• **Page-level text extractions**:

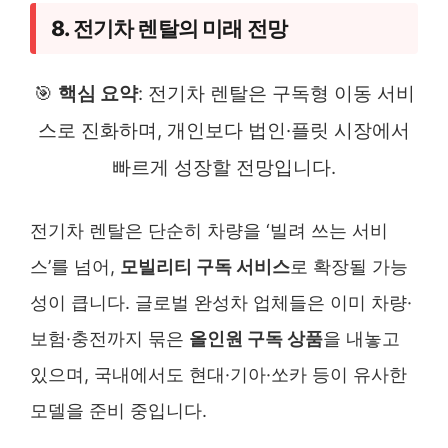
8. 전기차 렌탈의 미래 전망
🎯
핵심 요약
: 전기차 렌탈은 구독형 이동 서비
스로 진화하며, 개인보다 법인·플릿 시장에서
빠르게 성장할 전망입니다.
전기차 렌탈은 단순히 차량을 ‘빌려 쓰는 서비
스’를 넘어,
모빌리티 구독 서비스
로 확장될 가능
성이 큽니다. 글로벌 완성차 업체들은 이미 차량·
보험·충전까지 묶은
올인원 구독 상품
을 내놓고
있으며, 국내에서도 현대·기아·쏘카 등이 유사한
모델을 준비 중입니다.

• **Problem to work on**:
What you produce should repeat the data word for word while omitting all images.

• **Your solution**:
8. 전기차 렌탈의 미래 전망
🎯
핵심 요약
: 전기차 렌탈은 구독형 이동 서비
스로 진화하며, 개인보다 법인·플릿 시장에서
빠르게 성장할 전망입니다.
전기차 렌탈은 단순히 차량을 ‘빌려 쓰는 서비
스’를 넘어,
모빌리티 구독 서비스
로 확장될 가능
성이 큽니다. 글로벌 완성차 업체들은 이미 차량·
보험·충전까지 묶은
올인원 구독 상품
을 내놓고
있으며, 국내에서도 현대·기아·쏘카 등이 유사한
모델을 준비 중입니다.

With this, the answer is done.